_EXERCISES_
a. Condense the paragraph in the Pig forum thread below that begins "I tried to explain why in my basic understanding" into one shorter sentence that keeps its main points.
b. In the Pig forum thread below, switch "the right direction" to "a workable approach" and write out everything from "I would expect" down to "the right direction?" with that change.

_EXERCISE PASSAGE_
BEGIN

You are viewing a plain text version of this content. The canonical link for it is here.
Posted to user@pig.apache.org by Marco Brinkmann <ma...@cope.io> on 2013/05/29 15:55:02 UTC

Count empty relation after filtering

Hi everybody,

I have a rather simple question and scenario, but still I could not find an
answer in the documention or in other resource:

id, valid
(1, false)
(2, false)

records = LOAD 'test.csv' USING PigStorage(',') AS (id:long, valid:boolean);

test = FILTER records BY valid == true;
test_count = FOREACH (GROUP test ALL) GENERATE COUNT(test);

DUMP test_count;


I would expect that 'valid_count' nows contains '0'. But the dump is
completely empty (with 'valid == false' I get '(2)' as expected). I use pig
0.11.1.

Could someone point me in the right direction?

Cheers, Marco

Re: Count empty relation after filtering

Posted by Peter Connolly <pt...@yahoo.com>.
Try the bincond operator.  Something like this might work:

...
test_count = FOREACH (GROUP test ALL) GENERATE COUNT(test) AS total;
test_count_2 = FOREACH test_count GENERATE id, valid, (total IS NULL ? 0 : total);
DUMP test_count_2;


-Peter


________________________________
 From: Marco Brinkmann <ma...@cope.io>
To: user@pig.apache.org 
Sent: Wednesday, May 29, 2013 11:43 AM
Subject: Re: Count empty relation after filtering
 

I tried to explain why in my basic understanding an operation in a foreach
(count, count_star or anything else) will not leed to any success. And I
still appreciate any hints or tricks to achieve the above.


2013/5/29 Shahab Yunus <sh...@gmail.com>

> So basically this means that we were trying to look at this from RDBMS' SQL
> perspective where 'SELECT COUNT(*) FROM TABLE' returns 0 even if there is
> nothing in the result set and that is why we ignored the possibility that
> FOREACH might not being executed at all (which could be by design)?
>
> -Shahab
>
>
> On Wed, May 29, 2013 at 10:13 AM, Marco Brinkmann
> <ma...@cope.io>wrote:
>
> > Thanks, but this does not change anything. My personal guess (and I only
> > work for a few days with pig) is that FOREACH will never be executed,
> > because the relation 'test' is empty.
> >
> >
> > 2013/5/29 Shahab Yunus <sh...@gmail.com>
> >
> > > Try COUNT_STAR.
> > >
> > > -Shahab
> > >
> > >
> > > On Wed, May 29, 2013 at 9:55 AM, Marco Brinkmann <
> > marco.brinkmann@cope.io
> > > >wrote:
> > >
> > > > Hi everybody,
> > > >
> > > > I have a rather simple question and scenario, but still I could not
> > find
> > > an
> > > > answer in the documention or in other resource:
> > > >
> > > > id, valid
> > > > (1, false)
> > > > (2, false)

END

_RAW DATA_
BEGIN

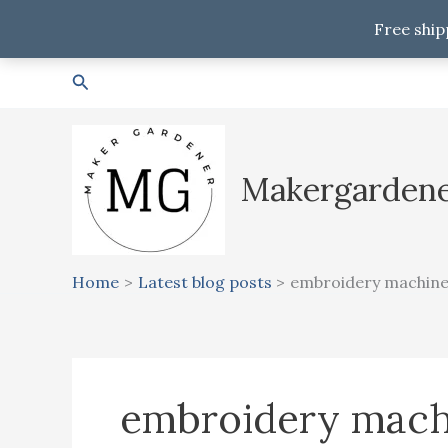
Free ship
Skip
Search
to
content
Makergarden
Home
Latest blog posts
embroidery machin
embroidery mach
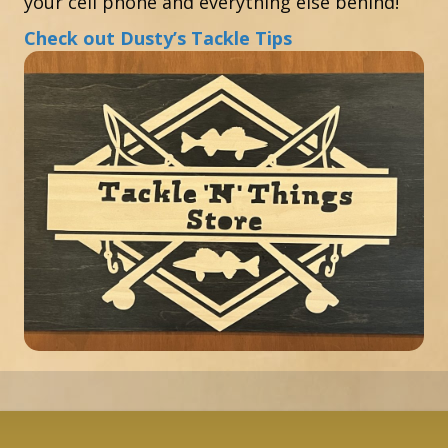
your cell phone and everything else behind!
Check out Dusty’s Tackle Tips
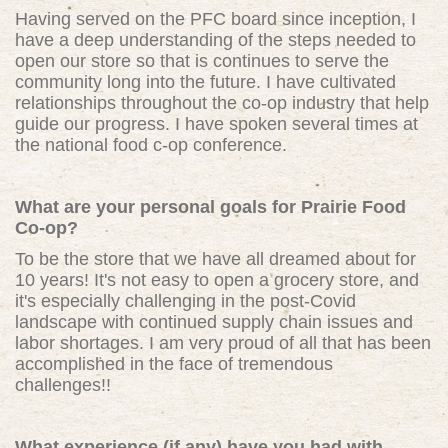
Having served on the PFC board since inception, I
have a deep understanding of the steps needed to
open our store so that is continues to serve the
community long into the future. I have cultivated
relationships throughout the co-op industry that help
guide our progress. I have spoken several times at
the national food c-op conference.
What are your personal goals for Prairie Food
Co-op?
To be the store that we have all dreamed about for
10 years! It's not easy to open a grocery store, and
it's especially challenging in the post-Covid
landscape with continued supply chain issues and
labor shortages. I am very proud of all that has been
accomplished in the face of tremendous
challenges!!
What experience (if any) have you had with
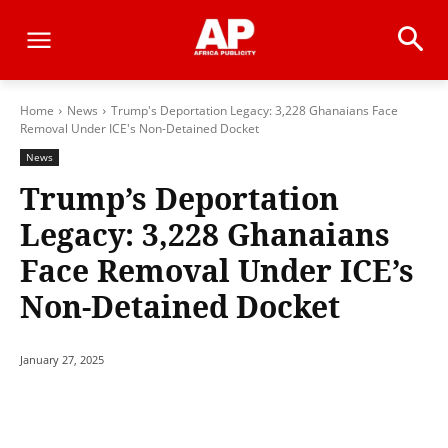
Home
News
Trump's Deportation Legacy: 3,228 Ghanaians Face
Removal Under ICE's Non-Detained Docket
News
Trump’s Deportation
Legacy: 3,228 Ghanaians
Face Removal Under ICE’s
Non-Detained Docket
January 27, 2025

END

_WRITTEN RESPONSES_
a. The writer has tried to explain why, as they understand it, no operation inside a FOREACH (COUNT, COUNT_STAR or any other) will work, and still welcomes hints or tricks for getting the result described above.

b.
I would expect that 'valid_count' nows contains '0'. But the dump is
completely empty (with 'valid == false' I get '(2)' as expected). I use pig
0.11.1.

Could someone point me in a workable approach?